### Teks Pilihan
--- --- ---

Jumat 22 Dec 2017 00:31 WIB

Masjid Kali Pasir, Nadi Islam di Pesisir Cisadane

Rep: Singgih Wiryono/ Red: Agus Yulianto
Sungai Cisadane, Kota Tangerang (Ilustrasi)
Foto: Republika/Ronggo Astungkoro
Sungai Cisadane, Kota Tangerang (Ilustrasi)

REPUBLIKA.CO.ID, Masjid Kali Pasir, menjadi saksi sejarah peradaban Islam di Kota Benteng (julukan Kota Tangerang). Masjid tua yang didirikan 1576 Masehi ini memiliki sejarah peradaban Islam bermula di pesisir Sungai Cisadane. Berawal dari petilasan, itu yang dikatakan mantan ketua Dewan Kemakmuran Masjid (DKM) Kali Pasir, Ahmad Sjahrodji.

--- --- ---

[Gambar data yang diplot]
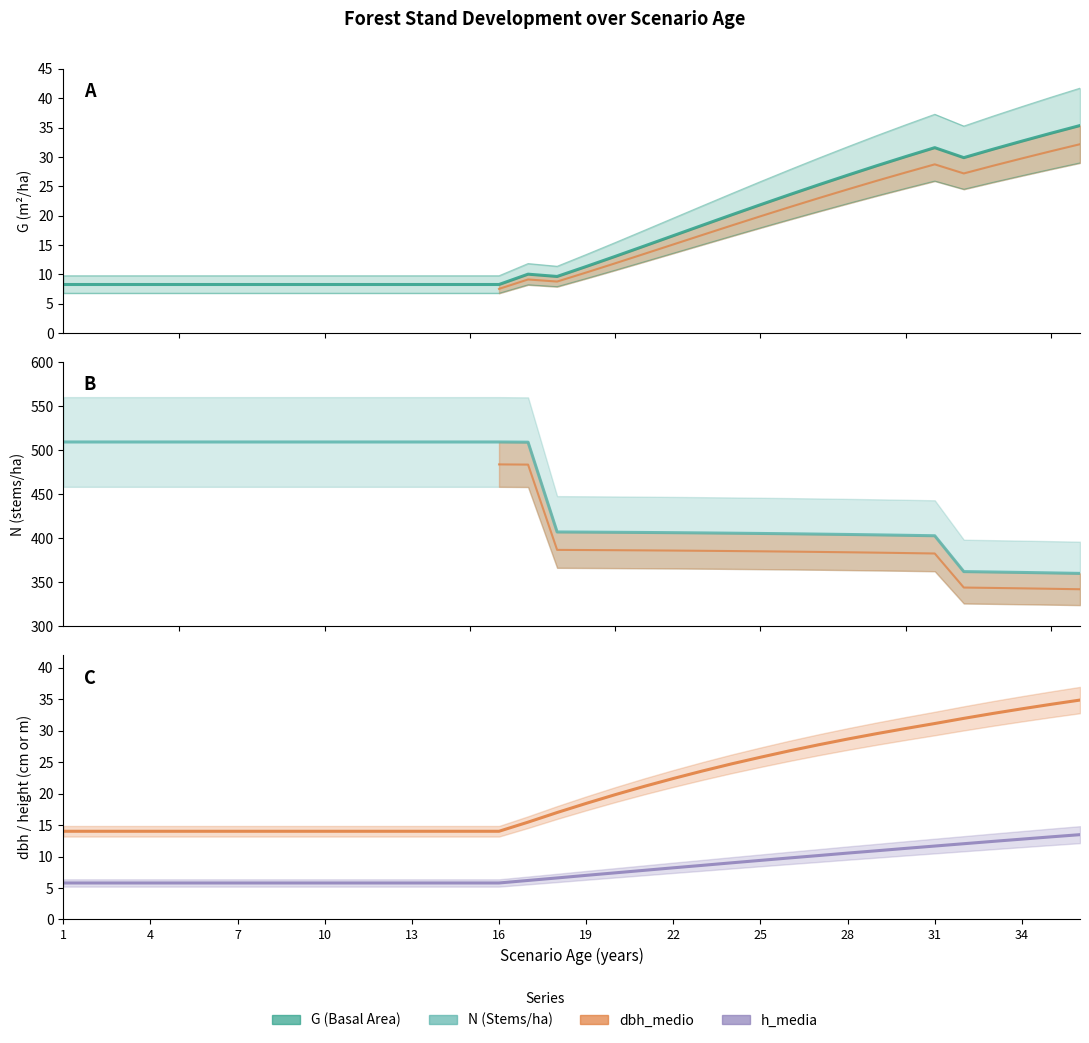

Is this an area chart (filled region under the line)?

No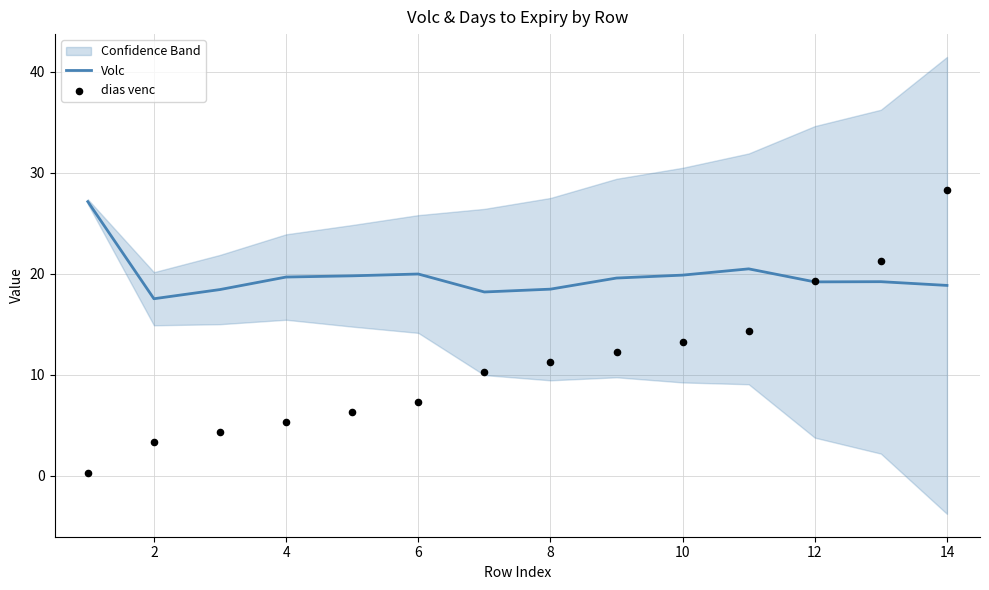

The value of Volc at 2 is 17.5. True or false?

True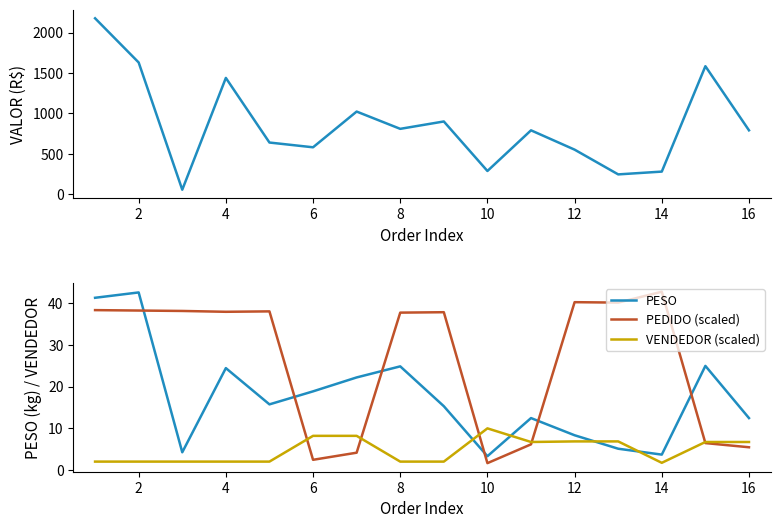

True or false: VENDEDOR (scaled) has a value of 2.1 at 2.

True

--- --- ---

### Rumusan Tugas
Transkripsikan seluruh teks tentang Masjid Kali Pasir tanpa mengubah satu karakter pun. Gunakan hanya teks tersebut sebagai acuan.

### Penyelesaian Latihan
Jumat 22 Dec 2017 00:31 WIB

Masjid Kali Pasir, Nadi Islam di Pesisir Cisadane

Rep: Singgih Wiryono/ Red: Agus Yulianto
Sungai Cisadane, Kota Tangerang (Ilustrasi)
Foto: Republika/Ronggo Astungkoro
Sungai Cisadane, Kota Tangerang (Ilustrasi)

REPUBLIKA.CO.ID, Masjid Kali Pasir, menjadi saksi sejarah peradaban Islam di Kota Benteng (julukan Kota Tangerang). Masjid tua yang didirikan 1576 Masehi ini memiliki sejarah peradaban Islam bermula di pesisir Sungai Cisadane. Berawal dari petilasan, itu yang dikatakan mantan ketua Dewan Kemakmuran Masjid (DKM) Kali Pasir, Ahmad Sjahrodji.